**Provided passage**

+--

If the war drags on, China's foreign trade with Iraq's six neighbouring nations - Iran, Turkey, Syria, Jordan, Kuwait and Saudi Arabia - would be adversely affected. Last year, the mainland's trade with the six countries amounted to US$11.683 billion, including exports of US$5.082 billion and imports of US$6.601 billion. Basically, it is domestic consumption that will serve as the main engine to power China's future economic growth as well as its industrial upgrade in the coming 20 years. Stephen Roach, chief economist of Morgan Stanley, went further to warn that China's economic development will unavoidably be affected due to its excessive dependence on exports, given a looming global economic recession to be triggered by the US-led war in Iraq. The conflict has already hit exporters - overseas orders have fallen; and transport and insurance costs have increased.
In the first two months of this year, Shanghai's exports to Iraq were nil compared with US$2.08 million for the corresponding period last year, according to statistics from the local customs administration. Fujian Province experienced a year-on-year fall of 32.7 per cent to US$109 million in exports to the Middle East in the first two months of this year. Manufacturers of glass, footwear and apparel in eastern Zhejiang Province have suspended their production lines. Zhao Ying, a researcher with the Institute of Industrial Economy under the Chinese Academy of Social Sciences, warned that China may not have an opportunity to secure contracts related to post-war reconstruction activity in Iraq.

+--

**Records**
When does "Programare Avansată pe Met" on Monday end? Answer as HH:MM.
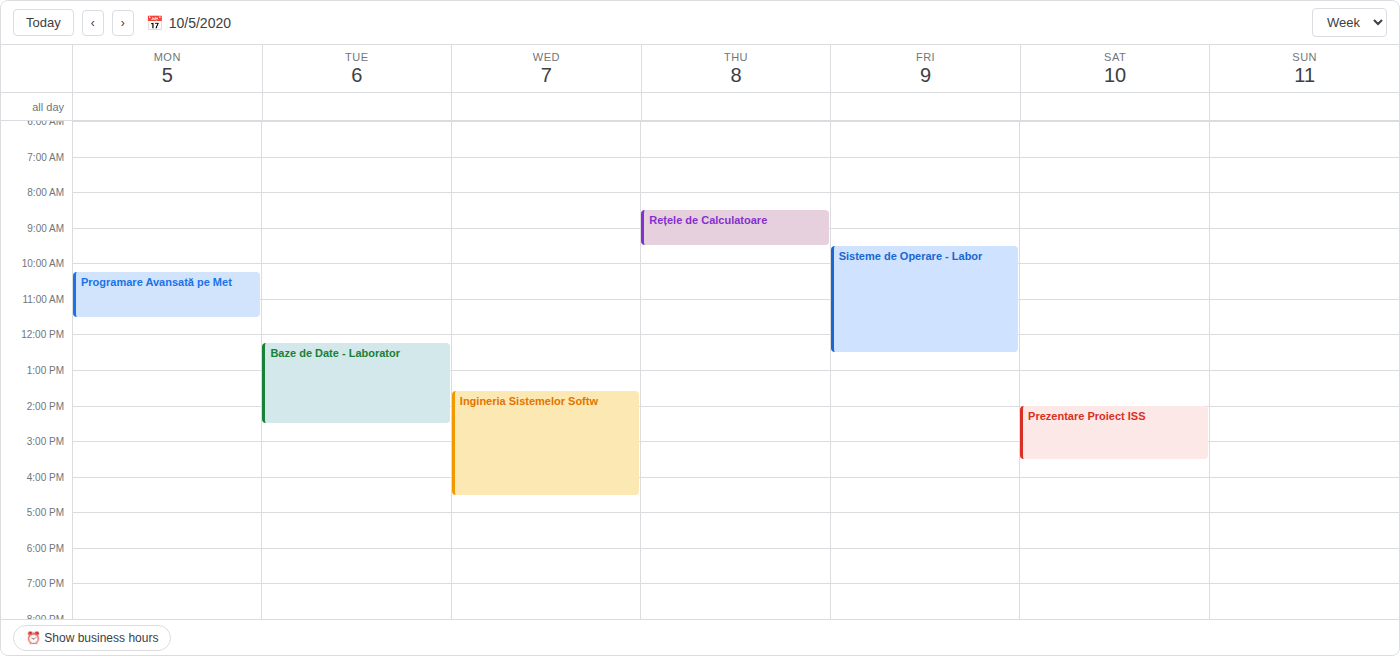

+--

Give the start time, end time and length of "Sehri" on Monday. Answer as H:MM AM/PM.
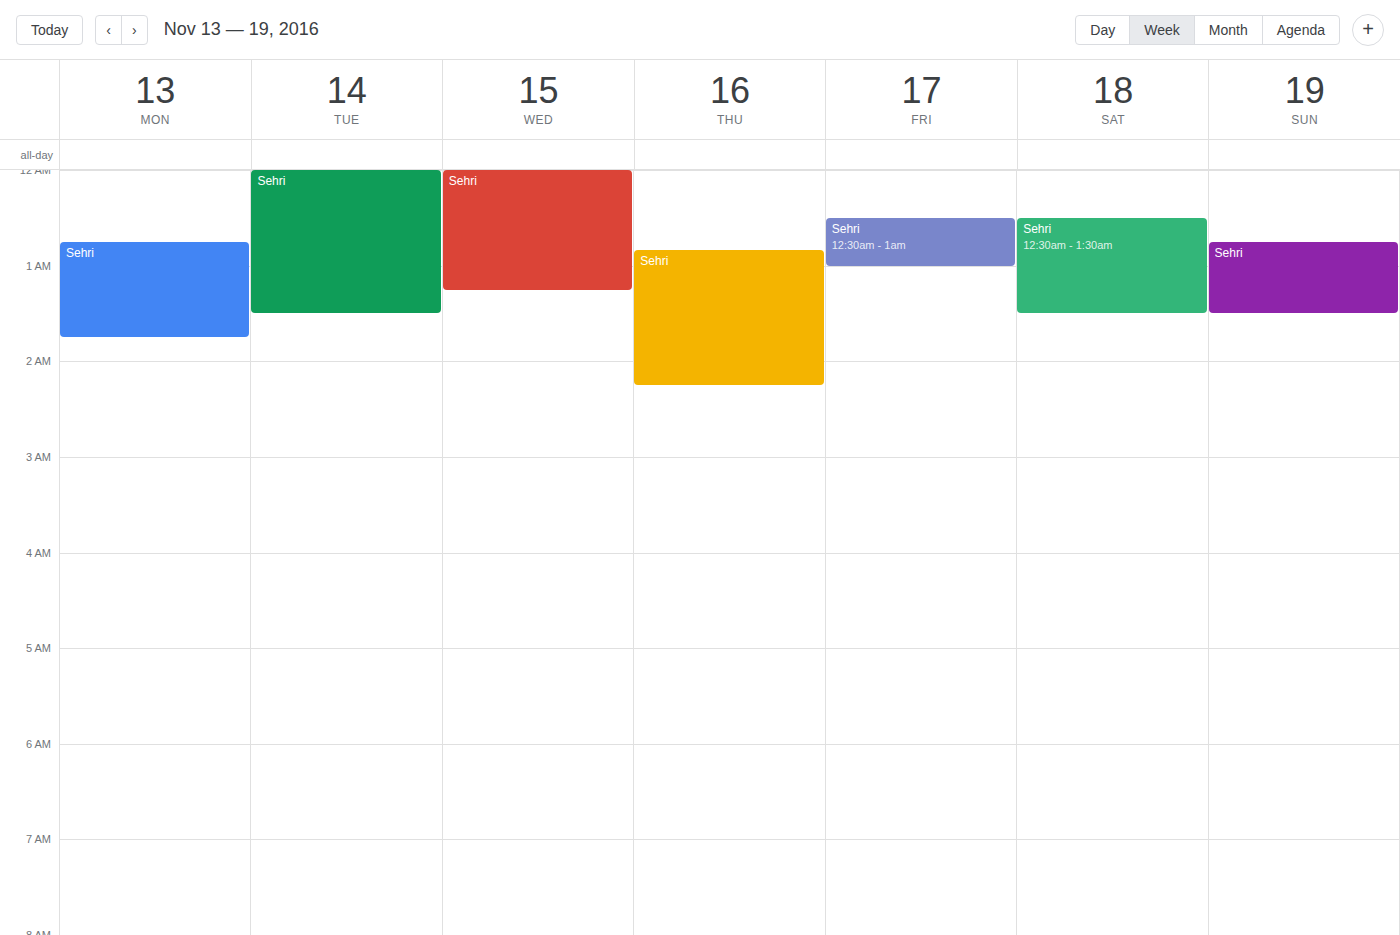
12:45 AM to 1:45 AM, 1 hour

+--

**Exercise set**
A. In the passage on China's trade and the Iraq war, what was the total value of the mainland's trade last year with Iraq's six neighboring nations?
B. Go on with the passage on China's trade and the Iraq war from the point where it stops.
The entries have no connection to the passage on China's trade and the Iraq war.

**Results for the exercise**
A. US$11.683 billion.

B.
"If a pro-US administration is set up in post-war Iraq, Chinese firms do not face favourable conditions and will most likely be excluded from most of the reconstruction contracts," Zhao said. Even if the United Nations were to play a role in Iraq's reconstruction, it would take concerted efforts by Chinese companies to win some contracts. A decrease of 1 per cent of US GDP would result in a 4.6 per cent reduction of China's gross exports. To offset this, China should adhere to the policy of expanding domestic demand. China's economic growth mainly depends on domestic demand at present. China is therefore more capable of warding off external shocks than some medium and small-sized countries and those whose oil is largely dependent on imports. China needs to accelerate the adjustment of its oil strategy and to promote plural import sources to ensure a stable oil supply. China should enlarge its strategic oil investment in overseas markets to cultivate new energy supply bases. China also needs to speed up the establishment of a nationwide oil reserve system and promote its energy-saving policy. The economic recession in the world's major trade powers and industrialized countries will hinder the economic growth of export-driven economies including China. Last year, the growth of China's exports contributed about 74 per cent of its gross domestic product growth. Roach said Morgan Stanley has lowered China's forecast economic growth rate for this year because of risks from its over-dependence on exports. Foreign trade experts have estimated that China's potential export losses in its foreign trade with the Middle East alone may amount to US$12 billion.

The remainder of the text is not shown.